# microphone problem compaq presario c700



## bbubai (Dec 16, 2010)

Hi,

I am a new one in this forum, this is my first post.First I want to wish every one happy christmas and happy new year.

Problem :
I have compaq presario 773TU laptop, windows xp installed in my pc. In my laptop inbuild microphone is not working and also if I use external microphone (which comes with headphone) this external microphone is also not working.

While doing voice chat I am able to listen voice from other end but they are not able to hear me. 



Please help me to come out from this problem.


----------



## Joze (Dec 15, 2010)

Hi,

Have you tested your microphones in something simple, such as Sound Recorder (Start > programs > accessories > entertainment > Sound Recorder) to see if it will record your voice in there? Also, which voice application are you attempting to use? It may be a setting in that program.

Let us know the results.


----------



## bbubai (Dec 16, 2010)

Hello Dear,

Thanks for ur reply, yes I have already tested the Laptop's inbuild microphone and external microphone through (Start > programs > accessories > entertainment > Sound Recorder), Sound Recorder not able to record voice in both of the cases. 

I am trying to make a voice chat with my friends through internet, they can hear my voice but I am not able to listen their voice.

Thanks,






Joze said:


> Hi,
> 
> Have you tested your microphones in something simple, such as Sound Recorder (Start > programs > accessories > entertainment > Sound Recorder) to see if it will record your voice in there? Also, which voice application are you attempting to use? It may be a setting in that program.
> 
> Let us know the results.


----------



## bbubai (Dec 16, 2010)

Hello,

I have update the OS in my laptop from XP to Windows 7, but still both the inbuild and external microphone is not working.

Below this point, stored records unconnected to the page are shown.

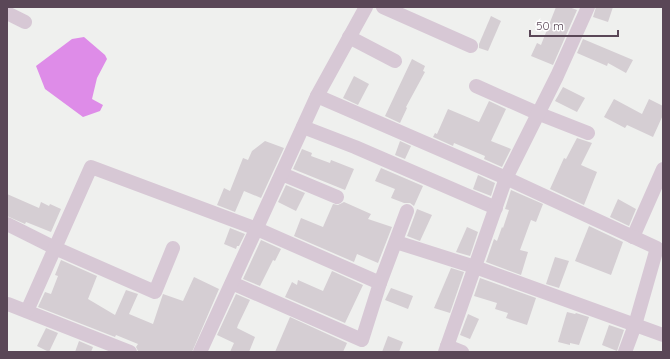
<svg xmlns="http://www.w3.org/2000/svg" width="670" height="359" font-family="Quicksand,sans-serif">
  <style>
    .water { fill: #de8ce8 }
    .building { fill: #d5ced3 }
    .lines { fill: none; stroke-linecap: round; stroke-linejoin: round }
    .street { stroke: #d7c8d5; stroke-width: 14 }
  </style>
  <rect width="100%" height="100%" fill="#eff0ee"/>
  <path class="water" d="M84,37L105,55L107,59L97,78L92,99L103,105L100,111L83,117L45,89L36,66L72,39Z"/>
  <g class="building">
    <path d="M556,7H569L577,10L553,65L531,56L537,43L541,45Z"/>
    <path d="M596,7H613L608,22L593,17Z"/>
    <path d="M491,16L501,21L488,51L479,48V44Z"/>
    <path d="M583,39L633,60L626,73L608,63L607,66L577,53Z"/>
    <path d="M412,59L425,66L423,71L425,72L406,107L407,108L400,123L385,116Z"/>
    <path d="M354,76L369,84L358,105L343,98Z"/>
    <path d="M563,87L585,98L577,112L555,101Z"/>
    <path d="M614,99L642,114L649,99L663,106V115L653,137L627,125L625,128L604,117Z"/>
    <path d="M489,101L506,109L491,141L511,149L502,167L484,159L485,156L454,143L453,146L433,137L435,133L437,134L448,109L479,122Z"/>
    <path d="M577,138L592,143L581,165L597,172L584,205L550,189L564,158L566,159Z"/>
    <path d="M265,141L284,148L261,198L244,191L235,212L217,205L224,188L230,191L243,158L248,160L252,151Z"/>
    <path d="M400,141L411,146L405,159L395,155Z"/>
    <path d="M302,149L312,153L311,156L330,163L331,160L354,169L345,190L293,169Z"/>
    <path d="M381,168L423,186L414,206L410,203H404L391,198L395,189L375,181Z"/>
    <path d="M478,175L495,183L491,196L473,189Z"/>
    <path d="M286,185L305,193L296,211L278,202Z"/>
    <path d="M511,190L543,204L536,222L531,220L520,250L528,252L521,275L486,262L494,239L497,241L502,227L503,228L509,210L505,209Z"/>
    <path d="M7,194L39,208L41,202L49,206L50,204L61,209L51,232L26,222L25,224L7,216Z"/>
    <path d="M618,199L636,209L629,226L610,217Z"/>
    <path d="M344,202L371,214L368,219L392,227L378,263L357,254L354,262L294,236L301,218L323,227L333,204L338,205Z"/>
    <path d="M417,209L432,215L420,241L407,236Z"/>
    <path d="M589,226L623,242L611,275L575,261Z"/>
    <path d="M467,227L478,232L470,256L456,252Z"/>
    <path d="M230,228L245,234L239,246H237L236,249L224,244Z"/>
    <path d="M261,240L281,249L275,261L273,260L260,286L243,279Z"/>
    <path d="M555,257L569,261L559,288L546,284Z"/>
    <path d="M61,260L97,276L88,299L115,315L126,290L138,294L129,314L153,324L163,294L183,301L194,277L219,289L192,352H141L138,351L136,347L138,344L116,335L115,337L38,307L45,292L51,294L58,276L55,275Z"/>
    <path d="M451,268L464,272L450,313L434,308Z"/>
    <path d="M332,271L363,285L345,323L285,297L292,282L297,285L298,280L323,291Z"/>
    <path d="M480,278L536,298L527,325L506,318L508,313L495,309L497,303L474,296Z"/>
    <path d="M391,288L413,296L408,309L385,300Z"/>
    <path d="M236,294L250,300L238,325L237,328L255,337L249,352H230L234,343L217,335Z"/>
    <path d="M567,312L575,314L576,313L589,317L579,345L570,343V345L558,342Z"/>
    <path d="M468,314L479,319L470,339L460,335Z"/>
    <path d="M290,317L347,343L343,352H275Z"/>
    <path d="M609,325L624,330L617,351L602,345Z"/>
    <path d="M46,328L58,333L49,352L37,346Z"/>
    <path d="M388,336L403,342L399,352H382Z"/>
    <path d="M79,341L93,347L91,352H75Z"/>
  </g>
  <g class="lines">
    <g class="street">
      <path d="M383,7L471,46"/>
      <path d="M7,13L25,22"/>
      <path d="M349,37L395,61"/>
      <path d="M476,86L537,113L588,133"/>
      <path d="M317,96L366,7"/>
      <path d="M303,127L355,147L496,208"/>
      <path d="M282,174L337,197"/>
      <path d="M7,224L55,248L155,292L173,248"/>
      <path d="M633,237L663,169"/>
      <path d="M396,242L475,267L663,335"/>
      <path d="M232,283L362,340L380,283L407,211"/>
      <path d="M7,305L8,304L130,352"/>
      <path d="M27,311L91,167L257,229L380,283"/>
      <path d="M447,346L462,352"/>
      <path d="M200,352L317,96L506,178L657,248L635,325L625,352"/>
      <path d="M445,352L506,178L557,76L588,7"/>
    </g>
  </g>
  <rect width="670" height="359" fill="none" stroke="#5a4757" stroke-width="16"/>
  <path d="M530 30v6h88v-6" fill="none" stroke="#5a4757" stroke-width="2"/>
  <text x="536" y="30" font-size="12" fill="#5a4757" stroke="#ffffff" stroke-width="3" paint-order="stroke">50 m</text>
</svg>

Please help me to slove this problem.

Thanks,




bbubai said:


> Hello Dear,
> 
> Thanks for ur reply, yes I have already tested the Laptop's inbuild microphone and external microphone through (Start > programs > accessories > entertainment > Sound Recorder), Sound Recorder not able to record voice in both of the cases.
> 
> ...


----------



## JimE (Apr 16, 2009)

Sounds like a driver or setup issue. 

In any case, your information is conflicting. You keep saying the microphones don't work, but then you said "they can hear my voice". If they can hear you, the mic is working...regardless of whatever tests you have done.


----------